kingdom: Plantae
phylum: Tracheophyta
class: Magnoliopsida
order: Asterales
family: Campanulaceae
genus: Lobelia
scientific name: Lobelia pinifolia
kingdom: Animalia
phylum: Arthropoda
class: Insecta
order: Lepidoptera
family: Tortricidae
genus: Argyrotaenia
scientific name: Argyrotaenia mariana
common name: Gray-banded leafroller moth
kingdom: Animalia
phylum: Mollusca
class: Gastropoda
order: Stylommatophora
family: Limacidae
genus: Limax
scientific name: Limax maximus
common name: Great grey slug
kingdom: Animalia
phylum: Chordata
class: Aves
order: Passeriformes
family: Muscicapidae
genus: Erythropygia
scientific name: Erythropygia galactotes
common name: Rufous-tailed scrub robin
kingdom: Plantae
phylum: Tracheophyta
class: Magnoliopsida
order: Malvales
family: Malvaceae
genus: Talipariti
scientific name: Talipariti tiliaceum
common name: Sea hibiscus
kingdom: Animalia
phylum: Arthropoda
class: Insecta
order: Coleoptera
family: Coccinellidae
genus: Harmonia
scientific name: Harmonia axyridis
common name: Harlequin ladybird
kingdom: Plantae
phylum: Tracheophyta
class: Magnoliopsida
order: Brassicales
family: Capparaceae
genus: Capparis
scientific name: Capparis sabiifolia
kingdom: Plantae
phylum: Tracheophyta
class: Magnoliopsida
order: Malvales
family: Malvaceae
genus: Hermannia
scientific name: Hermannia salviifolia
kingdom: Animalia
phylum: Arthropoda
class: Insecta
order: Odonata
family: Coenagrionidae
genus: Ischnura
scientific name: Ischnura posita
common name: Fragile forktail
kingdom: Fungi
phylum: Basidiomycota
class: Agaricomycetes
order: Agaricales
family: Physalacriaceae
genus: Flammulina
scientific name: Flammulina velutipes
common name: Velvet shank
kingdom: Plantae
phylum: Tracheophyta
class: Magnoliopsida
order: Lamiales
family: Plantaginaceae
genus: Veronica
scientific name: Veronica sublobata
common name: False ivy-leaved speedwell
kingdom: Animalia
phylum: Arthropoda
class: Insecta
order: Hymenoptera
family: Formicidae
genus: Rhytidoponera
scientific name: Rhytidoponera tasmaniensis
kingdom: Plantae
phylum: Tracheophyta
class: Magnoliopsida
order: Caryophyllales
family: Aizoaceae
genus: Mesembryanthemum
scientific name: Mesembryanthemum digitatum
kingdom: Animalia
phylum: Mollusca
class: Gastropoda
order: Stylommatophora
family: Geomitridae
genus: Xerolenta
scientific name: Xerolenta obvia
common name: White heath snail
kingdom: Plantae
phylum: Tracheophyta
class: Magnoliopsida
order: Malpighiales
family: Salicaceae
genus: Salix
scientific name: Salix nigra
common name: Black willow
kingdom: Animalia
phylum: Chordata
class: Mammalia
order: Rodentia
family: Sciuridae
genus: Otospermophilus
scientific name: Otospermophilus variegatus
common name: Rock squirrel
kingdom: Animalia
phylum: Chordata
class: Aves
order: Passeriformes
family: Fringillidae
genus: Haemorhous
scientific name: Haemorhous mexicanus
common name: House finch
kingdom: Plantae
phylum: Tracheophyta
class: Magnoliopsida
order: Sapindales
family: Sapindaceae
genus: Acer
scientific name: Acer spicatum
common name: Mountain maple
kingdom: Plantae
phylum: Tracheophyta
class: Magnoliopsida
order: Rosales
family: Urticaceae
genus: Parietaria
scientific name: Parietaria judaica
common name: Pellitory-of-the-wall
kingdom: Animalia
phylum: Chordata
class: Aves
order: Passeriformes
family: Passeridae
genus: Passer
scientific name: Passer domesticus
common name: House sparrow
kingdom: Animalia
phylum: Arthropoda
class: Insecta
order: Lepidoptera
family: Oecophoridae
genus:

# [Description of the task]
Reproduce every line of the listing above, word for word and in the same order.

# [Worked answer]
kingdom: Plantae
phylum: Tracheophyta
class: Magnoliopsida
order: Asterales
family: Campanulaceae
genus: Lobelia
scientific name: Lobelia pinifolia
kingdom: Animalia
phylum: Arthropoda
class: Insecta
order: Lepidoptera
family: Tortricidae
genus: Argyrotaenia
scientific name: Argyrotaenia mariana
common name: Gray-banded leafroller moth
kingdom: Animalia
phylum: Mollusca
class: Gastropoda
order: Stylommatophora
family: Limacidae
genus: Limax
scientific name: Limax maximus
common name: Great grey slug
kingdom: Animalia
phylum: Chordata
class: Aves
order: Passeriformes
family: Muscicapidae
genus: Erythropygia
scientific name: Erythropygia galactotes
common name: Rufous-tailed scrub robin
kingdom: Plantae
phylum: Tracheophyta
class: Magnoliopsida
order: Malvales
family: Malvaceae
genus: Talipariti
scientific name: Talipariti tiliaceum
common name: Sea hibiscus
kingdom: Animalia
phylum: Arthropoda
class: Insecta
order: Coleoptera
family: Coccinellidae
genus: Harmonia
scientific name: Harmonia axyridis
common name: Harlequin ladybird
kingdom: Plantae
phylum: Tracheophyta
class: Magnoliopsida
order: Brassicales
family: Capparaceae
genus: Capparis
scientific name: Capparis sabiifolia
kingdom: Plantae
phylum: Tracheophyta
class: Magnoliopsida
order: Malvales
family: Malvaceae
genus: Hermannia
scientific name: Hermannia salviifolia
kingdom: Animalia
phylum: Arthropoda
class: Insecta
order: Odonata
family: Coenagrionidae
genus: Ischnura
scientific name: Ischnura posita
common name: Fragile forktail
kingdom: Fungi
phylum: Basidiomycota
class: Agaricomycetes
order: Agaricales
family: Physalacriaceae
genus: Flammulina
scientific name: Flammulina velutipes
common name: Velvet shank
kingdom: Plantae
phylum: Tracheophyta
class: Magnoliopsida
order: Lamiales
family: Plantaginaceae
genus: Veronica
scientific name: Veronica sublobata
common name: False ivy-leaved speedwell
kingdom: Animalia
phylum: Arthropoda
class: Insecta
order: Hymenoptera
family: Formicidae
genus: Rhytidoponera
scientific name: Rhytidoponera tasmaniensis
kingdom: Plantae
phylum: Tracheophyta
class: Magnoliopsida
order: Caryophyllales
family: Aizoaceae
genus: Mesembryanthemum
scientific name: Mesembryanthemum digitatum
kingdom: Animalia
phylum: Mollusca
class: Gastropoda
order: Stylommatophora
family: Geomitridae
genus: Xerolenta
scientific name: Xerolenta obvia
common name: White heath snail
kingdom: Plantae
phylum: Tracheophyta
class: Magnoliopsida
order: Malpighiales
family: Salicaceae
genus: Salix
scientific name: Salix nigra
common name: Black willow
kingdom: Animalia
phylum: Chordata
class: Mammalia
order: Rodentia
family: Sciuridae
genus: Otospermophilus
scientific name: Otospermophilus variegatus
common name: Rock squirrel
kingdom: Animalia
phylum: Chordata
class: Aves
order: Passeriformes
family: Fringillidae
genus: Haemorhous
scientific name: Haemorhous mexicanus
common name: House finch
kingdom: Plantae
phylum: Tracheophyta
class: Magnoliopsida
order: Sapindales
family: Sapindaceae
genus: Acer
scientific name: Acer spicatum
common name: Mountain maple
kingdom: Plantae
phylum: Tracheophyta
class: Magnoliopsida
order: Rosales
family: Urticaceae
genus: Parietaria
scientific name: Parietaria judaica
common name: Pellitory-of-the-wall
kingdom: Animalia
phylum: Chordata
class: Aves
order: Passeriformes
family: Passeridae
genus: Passer
scientific name: Passer domesticus
common name: House sparrow
kingdom: Animalia
phylum: Arthropoda
class: Insecta
order: Lepidoptera
family: Oecophoridae
genus:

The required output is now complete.